Brata Vlad Dumitru, Incze Victor, Ismaiel Abdulrahman, Turtoi Daria Claudia, Grad Simona, Popovici Raluca, Duse Traian Adrian, Surdea-Blaga Teodora, Padureanu Alexandru Marius, David Liliana, Dita Miruna Oana, Baldea Corina Alexandrina, Popa Stefan Lucian
Faculty of Medicine, "Iuliu Hatieganu" University of Medicine and Pharmacy, 400000 Cluj-Napoca, Romania.
2nd Medical Department, "Iuliu Hatieganu" University of Medicine and Pharmacy, 400000 Cluj-Napoca, Romania.

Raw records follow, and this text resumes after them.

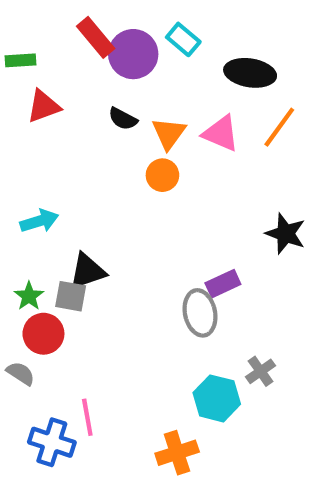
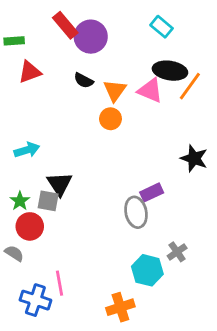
cyan rectangle: (183, 39) -> (161, 27), moved
black ellipse: (250, 73) -> (170, 71), moved
black triangle: (87, 271) -> (59, 184), turned -44

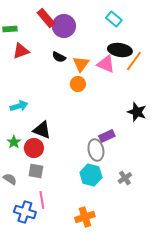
black triangle: (59, 184) -> (42, 130), turned -36
gray square: (48, 201) -> (36, 171), moved
red circle: (30, 226) -> (34, 148), moved
cyan hexagon: (147, 270) -> (91, 175), moved

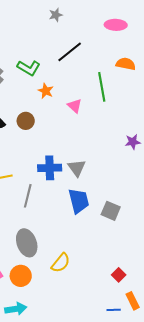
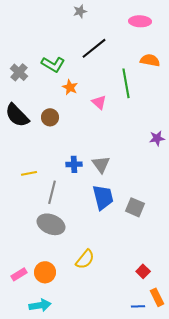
blue cross: (50, 168) -> (74, 164), size x0.7
gray ellipse: (27, 243) -> (51, 224), moved, turned -48

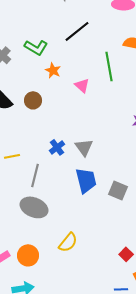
blue cross: (74, 164) -> (57, 147), turned -35

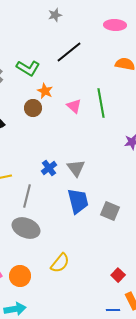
green line: (109, 66) -> (101, 103), moved
brown circle: (33, 100) -> (33, 108), moved

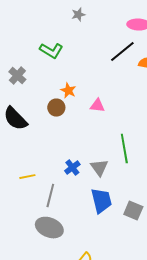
black line: (69, 52) -> (122, 52), moved
green L-shape: (28, 68) -> (51, 51), moved
green line: (101, 103) -> (124, 149), moved
pink triangle: (74, 106) -> (97, 106), turned -35

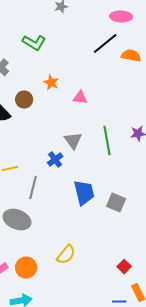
brown circle: (56, 108) -> (24, 100), moved
gray triangle: (99, 168) -> (73, 140), moved
gray ellipse: (49, 228) -> (17, 220), moved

J Pers Med. 2024 Sep 23;14(9):1012. doi: 10.3390/jpm14091012.
Esophageal varices, dilated submucosal veins in the lower esophagus, are commonly associated with portal hypertension, particularly due to liver cirrhosis. The high morbidity and mortality linked to variceal hemorrhage underscore the need for accurate diagnosis and effective management. The traditional method of assessing esophageal varices is esophagogastroduodenoscopy (EGD), which, despite its diagnostic and therapeutic capabilities, presents limitations such as interobserver variability and invasiveness. This review aims to explore the role of artificial intelligence (AI) in enhancing the management of esophageal varices, focusing on its applications in diagnosis, risk stratification, and treatment optimization.
This systematic review focuses on the capabilities of AI algorithms to analyze clinical scores, laboratory data, endoscopic images, and imaging modalities like CT scans.
AI-based systems, particularly machine learning (ML) and deep learning (DL) algorithms, have demonstrated the ability to improve risk stratification and diagnosis of esophageal varices, analyzing vast amounts of data, identifying patterns, and providing individualized recommendations. However, despite these advancements, clinical scores based on laboratory data still show low specificity for esophageal varices, often requiring confirmatory endoscopic or imaging studies.
AI integration in managing esophageal varices offers significant potential for advancing diagnosis, risk assessment, and treatment strategies. While promising, AI systems should complement rather than replace traditional methods, ensuring comprehensive patient evaluation. Further research is needed to refine these technologies and validate their efficacy in clinical practice.
食管静脉曲张是指食管下段黏膜下静脉扩张,通常与门静脉高压有关,尤其是由肝硬化引起的。与静脉曲张出血相关的高发病率和死亡率凸显了准确诊断和有效管理的必要性。评估食管静脉曲张的传统方法是食管胃十二指肠镜检查(EGD),尽管它具有诊断和治疗能力,但存在诸如观察者间差异和侵入性等局限性。本综述旨在探讨人工智能(AI)在加强食管静脉曲张管理中的作用,重点关注其在诊断、风险分层和治疗优化方面的应用。
本系统综述聚焦于人工智能算法分析临床评分、实验室数据、内镜图像以及CT扫描等成像方式的能力。
基于人工智能的系统,特别是机器学习(ML)和深度学习(DL)算法,已证明有能力改善食管静脉曲张的风险分层和诊断,能够分析大量数据、识别模式并提供个性化建议。然而,尽管有这些进展,基于实验室数据的临床评分对食管静脉曲张的特异性仍然较低,通常需要进行内镜或影像学检查来确诊。
人工智能在食管静脉曲张管理中的整合为推进诊断、风险评估和治疗策略提供了巨大潜力。虽然前景广阔,但人工智能系统应补充而非取代传统方法,以确保对患者进行全面评估。需要进一步研究来完善这些技术并验证其在临床实践中的疗效。